§ **What this task involves**
Reproduce all the records word for word. Omit images.

======== Data for this task ========

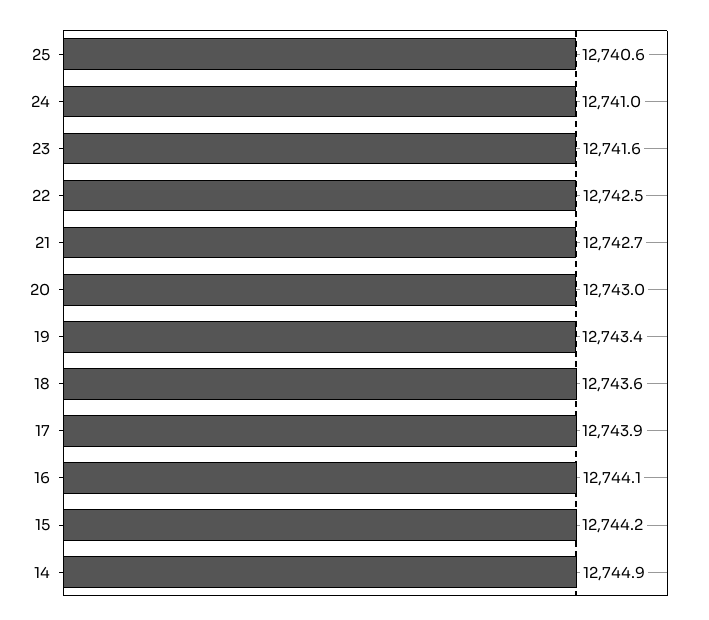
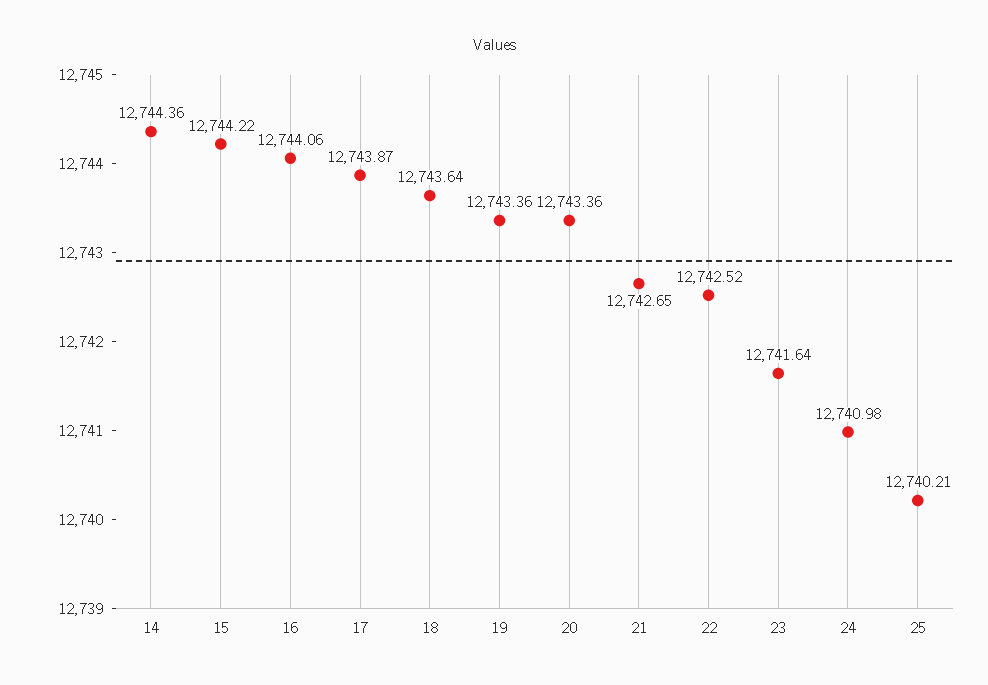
  {
-   "25": 12740.6,
+   "25": 12740.21,
    "24": 12740.98,
    "23": 12741.64,
    "22": 12742.52,
    "21": 12742.65,
-   "20": 12743,
+   "20": 12743.36,
    "19": 12743.36,
    "18": 12743.64,
    "17": 12743.87,
    "16": 12744.06,
    "15": 12744.22,
-   "14": 12744.9
+   "14": 12744.36
  }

========

§ **Answer to this exercise**
  {
-   "25": 12740.6,
+   "25": 12740.21,
    "24": 12740.98,
    "23": 12741.64,
    "22": 12742.52,
    "21": 12742.65,
-   "20": 12743,
+   "20": 12743.36,
    "19": 12743.36,
    "18": 12743.64,
    "17": 12743.87,
    "16": 12744.06,
    "15": 12744.22,
-   "14": 12744.9
+   "14": 12744.36
  }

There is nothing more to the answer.